Not all automating is bad. I use it to schedule Facebook posts, tweets, and blog posts in advance. The thing is, you can’t just put this stuff on autopilot- consider Murphy’s Law. Facebook, for example, went through a month-long phase where it wasn’t publishing any of the posts I had pre-scheduled. It made it on my radar, and for awhile I had to manually publish everything, but it would’ve made me look lame if updates weren’t publishing for a month because I scheduled them and forgot about it.

Another potential danger to look out for in pre-scheduling  is the actual content. You don’t want to schedule things too far ahead, because new information is constantly coming in and you don’t want to be known for posting month-old articles. In keeping scheduled posts relatively short-term, it’s also more likely that you’ll remember what you’ve scheduled to go out and make adjustments as necessary. For instance, if an event that you’re promoting gets cancelled, but you’ve scheduled some status updates to build excitement, it’s really awkward if those end up getting published because you forgot about them.

You can also set up automated posts to respond to mentions on Twitter or Facebook (or anywhere else). As a warning, the results are often hilariously terrible. For example, this automated response from Dominos Pizza:

Dominosfail

 

This person had an excellent Domino’s experience…but Dominos apparently believed it needed a different PR approach on it’s Facebook page…and apologized for the inconvenience.

Scenario 2: Automated Names

These often fail the hardest, and are the biggest giveaways that robots handle your marketing. If you have no interaction with a person besides him filling out a form on your website, you don’t necessarily need to be on a first-name basis. This chart below (from Beachhead) shows the most common reactions to errors in a personalized email.

Costofautofail

 

If it’s a larger corporation, I generally assume most of the marketing emails I get have been automated, so I’m a bit more forgiving (it’s not like the CEO of Old Navy knows my first name). But, if it’s a smaller business and I’m a loyal customer, getting a personalized email for “Amanda” would be a bit offensive.

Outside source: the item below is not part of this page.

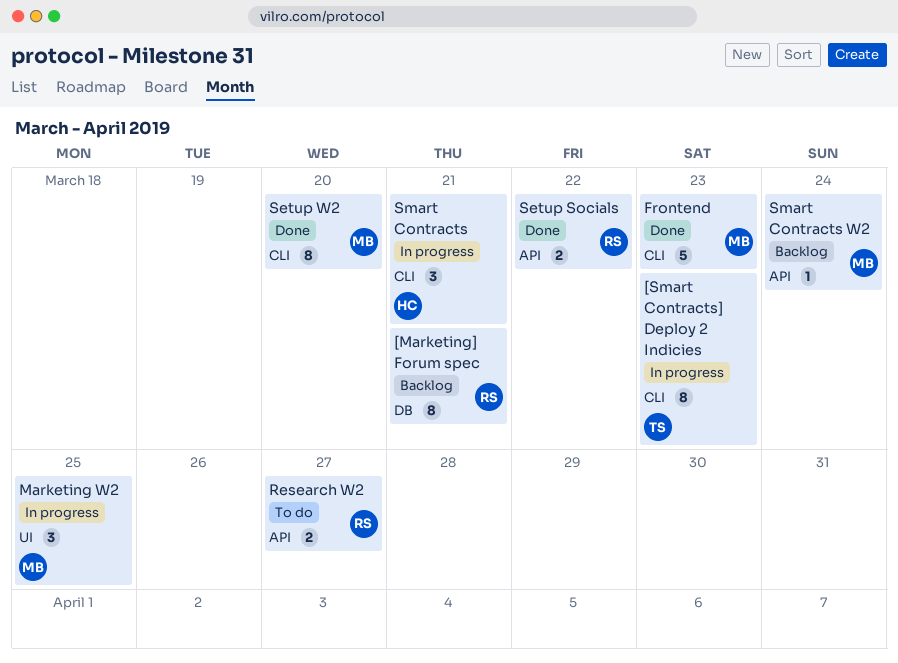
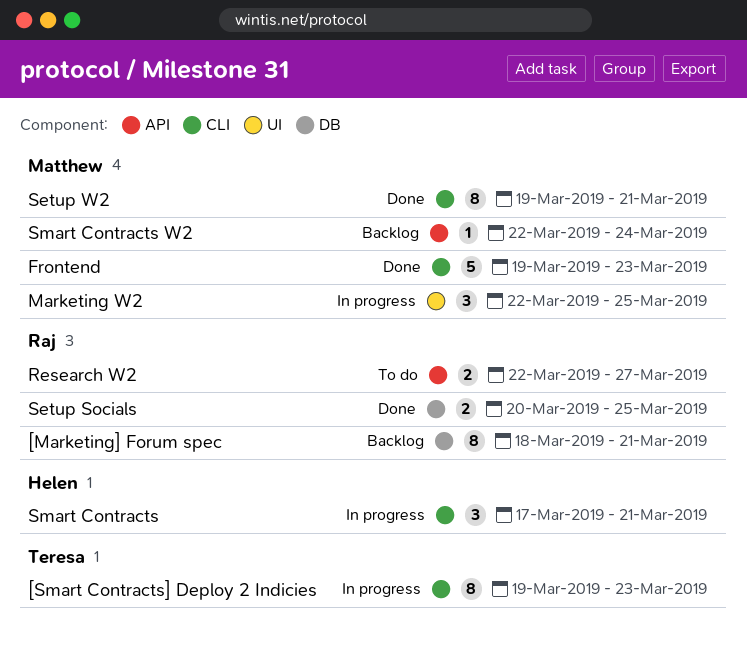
Setup Socials, label: API -> DB
Setup Socials, due: Mar 22 -> Mar 25
Setup W2, due: Mar 20 -> Mar 21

On a scale of “Never visit the website again” to “Automatically delete emails,” I’m probably more of a “Continue receiving emails for mild amusement but never take this business seriously again.” Depending on the individual, you may get more of a “Meh” response to a “This is totally a personal affront” repsonse.

Fun fact: we don’t have first name fields enabled on our email newsletters, and it’s not because we don’t appreciate our individual subscribers- it’s because we read about automation fails and know how potentially damaging a glitch in the system can be).

Scenario 3: Marketing the wrong things to the wrong people.

This tends to be more of a large scale business problem that comes from sending automated sales emails. It’d be kind of embarrassing to send out an email trying to sell a specific type of lawnmower to someone who just purchased one from you earlier in the month. Being on the receiving end of that email would also be confusing: maybe the customer and salesperson had some lengthy phone calls/email exchanges about the purchase, examining options in a way that made the customer feel really, really awesome about his/her new lawnmower. I’m talking zero-buyer’s-remorse positive. This person was raving about how attentive the business was to the needs of individual customers. And then…this tragic email.”What the…it’s like they don’t even know me…

Heavy automation takes away the humanness of marketing. The risk, especially with smaller businesses, is that your existing customers feel undervalued. The reason people enjoy small business interactions is because there’s a unique quality of service implied: a genuine friendliness, a concern for the customer’s needs (in other words, they kind of expect that warm and fuzzy feeling).

This is where something like email segmenting can come in handy, if you have the time and patience to sit down and go through it all. This can help add a personalized element to your automation, plus, your messages are going to get more bang for your buck when they get to the people who will benefit from them.

Takeaway: “Ultimately people buy from people.” Automation clearly has benefits, otherwise no one would be doing it. Find a happy automating medium that feels right for your business.